Un hacker italiano ha scoperto un 'buco' nel deep web di Tor. L'azienda Usa lo ammette

Si chiama Filippo Cavallarin ed è amministratore delegato di We are Segment, azienda di sicurezza informatica. Tor ha ammesso e risolto il problema

Un hacker italiano ha scoperto un 'buco' nel deep web di Tor. L'azienda Usa lo ammette

Un’azienda italiana specializzata nella sicurezza informatica  ha di recente scoperto una falla nel sistema internazionale di comunicazione anonima The Onion router, noto come Tor. La vulnerabilità è stata individuata da Filippo Cavallarin, 35anni, amministratore delegato di We are Segment, specializzata nella sicurezza informatica. 

Nello specifico Cacallarin ha identificato una vulnerabilità - che ha battezzato TorMoil - nel software che permette a terze parti di risalire all’identità dell’utente, vanificando i vantaggi del sistema Tor. Come spiega Repubblica, che per prima ha dato la notizia, "Tor è un meccanismo di comunicazione in Rete che si basa sul cosiddetto 'protocollo della cipolla': una rete di snodi crittografati gestiti da volontari che consentono a chi naviga o spedisce messaggi di non lasciare traccia, e di offrire servizi da siti nascosti".

Questa vulnerabilità è riscontrabile solo dagli utenti che utilizzano i sistemi operativi macOS e Linux. La società californiana dietro il Tor ha ammesso in una nota la vulnerabilità, provvedendo a risolverla, si legge in una nota. 

"Una questione incredibilmente preoccupante"

La scoperta di Cavallarin mette in evidenza “una questione dalla portata incredibilmente preoccupante” ha detto l’azienda in una nota ufficiale, sia per il numero di persone coinvolte sia per il tipo di attività, etiche o meno, che utilizzano questo sistema. La rete Tor nasce per consentire agli utenti di esercitare il diritto di anonimato in internet, quindi di non poter essere rintracciati risalendo semplicemente all’indirizzo IP, ovvero la nostra carta di identità in Internet, del pc o device connesso.

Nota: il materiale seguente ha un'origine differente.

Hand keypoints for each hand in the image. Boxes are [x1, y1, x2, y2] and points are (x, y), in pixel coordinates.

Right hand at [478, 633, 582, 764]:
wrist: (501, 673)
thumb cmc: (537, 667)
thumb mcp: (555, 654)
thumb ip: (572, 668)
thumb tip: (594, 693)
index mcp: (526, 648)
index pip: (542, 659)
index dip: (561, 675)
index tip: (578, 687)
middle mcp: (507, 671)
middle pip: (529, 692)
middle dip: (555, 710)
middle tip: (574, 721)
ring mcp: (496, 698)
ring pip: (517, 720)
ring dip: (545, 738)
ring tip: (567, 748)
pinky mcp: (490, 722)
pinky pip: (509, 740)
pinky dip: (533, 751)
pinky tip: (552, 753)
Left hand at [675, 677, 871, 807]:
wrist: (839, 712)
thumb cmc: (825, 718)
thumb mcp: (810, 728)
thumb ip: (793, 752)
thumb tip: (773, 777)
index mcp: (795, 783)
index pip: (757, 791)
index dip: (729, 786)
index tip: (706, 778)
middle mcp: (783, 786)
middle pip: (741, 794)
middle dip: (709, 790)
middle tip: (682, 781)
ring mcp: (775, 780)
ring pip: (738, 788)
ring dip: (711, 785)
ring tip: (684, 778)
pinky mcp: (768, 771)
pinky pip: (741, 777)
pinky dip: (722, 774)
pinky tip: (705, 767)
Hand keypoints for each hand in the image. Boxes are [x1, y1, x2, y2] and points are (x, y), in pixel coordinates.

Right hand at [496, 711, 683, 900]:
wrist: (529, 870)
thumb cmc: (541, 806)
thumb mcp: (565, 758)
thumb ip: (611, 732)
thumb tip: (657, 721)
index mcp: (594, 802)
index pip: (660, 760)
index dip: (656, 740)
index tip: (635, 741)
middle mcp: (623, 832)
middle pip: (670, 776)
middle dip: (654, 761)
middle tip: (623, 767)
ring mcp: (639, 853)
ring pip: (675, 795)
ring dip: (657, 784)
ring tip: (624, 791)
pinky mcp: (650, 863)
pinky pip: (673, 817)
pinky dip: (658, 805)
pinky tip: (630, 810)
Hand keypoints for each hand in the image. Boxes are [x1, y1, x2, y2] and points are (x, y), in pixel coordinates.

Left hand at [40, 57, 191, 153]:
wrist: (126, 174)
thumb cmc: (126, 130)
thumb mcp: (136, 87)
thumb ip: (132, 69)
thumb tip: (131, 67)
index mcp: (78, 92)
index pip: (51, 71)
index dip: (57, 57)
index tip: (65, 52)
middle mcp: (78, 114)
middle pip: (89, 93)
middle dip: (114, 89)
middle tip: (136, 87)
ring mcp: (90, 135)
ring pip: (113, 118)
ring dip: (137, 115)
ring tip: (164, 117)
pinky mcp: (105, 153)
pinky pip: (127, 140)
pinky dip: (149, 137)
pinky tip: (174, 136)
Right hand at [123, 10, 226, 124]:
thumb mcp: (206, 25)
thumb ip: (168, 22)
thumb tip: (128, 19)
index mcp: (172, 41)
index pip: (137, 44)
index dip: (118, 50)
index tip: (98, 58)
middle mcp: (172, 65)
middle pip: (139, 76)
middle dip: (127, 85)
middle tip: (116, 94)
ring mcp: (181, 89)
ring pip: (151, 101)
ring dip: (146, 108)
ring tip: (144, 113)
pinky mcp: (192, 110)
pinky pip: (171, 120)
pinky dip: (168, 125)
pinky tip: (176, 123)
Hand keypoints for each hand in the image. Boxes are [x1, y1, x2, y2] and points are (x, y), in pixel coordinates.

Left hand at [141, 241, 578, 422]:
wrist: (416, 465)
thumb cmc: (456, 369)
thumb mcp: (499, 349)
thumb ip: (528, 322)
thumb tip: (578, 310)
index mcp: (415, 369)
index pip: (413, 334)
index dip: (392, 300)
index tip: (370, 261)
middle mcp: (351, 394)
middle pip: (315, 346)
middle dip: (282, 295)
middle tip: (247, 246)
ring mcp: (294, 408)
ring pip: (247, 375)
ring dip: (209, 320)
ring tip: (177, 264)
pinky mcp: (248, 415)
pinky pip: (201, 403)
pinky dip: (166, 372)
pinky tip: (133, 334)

"Lo strumento per navigare sicuri, non è sicuro"

Attualmente questo sistema di comunicazione è considerato come il più sicuro e il più stabile al mondo, tanto che rappresenta il più diffuso standard in materia di anonimato in rete. “La scelta etica di segnalare la falla allo staff IT di Tor e, solo in seguito, condividere questa scoperta con le community non è sempre dovuto” specifica il team. Un comportamento etico segue le basi della cosiddetta responsible disclosure che prevede la segnalazione di un problema di sicurezza al produttore del software e solo dopo la sua risoluzione, la stessa viene resa pubblica. Tenuto conto della gravità della situazione e della serietà delle implicazioni, l’azienda veneziana ha preferito informare il mondo del pericolo perché gli utenti inconsapevoli possano aggiornare in tempi brevi il proprio software di navigazione Tor.

"Siamo hacker etici, abbiamo detto tutto all'azienda"

“La compromissione dell’anonimato è un problema da non sottovalutare assolutamente nella rete Tor: infatti espone ad altissimo rischio tutti coloro che affidano a Tor la loro identità ed in alcuni casi, può anche costare loro la vita” ha detto Filippo Cavallarin. “Basti pensare a quanti giornalisti, grazie a questo strumento, eludono le censure governative per esercitare il loro diritto alla libertà di parola. Questo tipo di vulnerabilità rappresenta davvero un’arma che, a seconda dei fini, può agevolare da un lato, atti leciti o etici; dall’altro illeciti. Ecco perché la mia azienda ha scelto di divulgare questa informazione solo dopo la rapida risoluzione del problema. La nostra è stata una scelta puramente etica, sempre in linea con il nostro codice etico aziendale. Pur essendo un’azienda che mira a massimizzare il profitto, We are Segment è una società di persone che davanti a tutto mettono l’etica, infatti noi siamo ethical hackers”.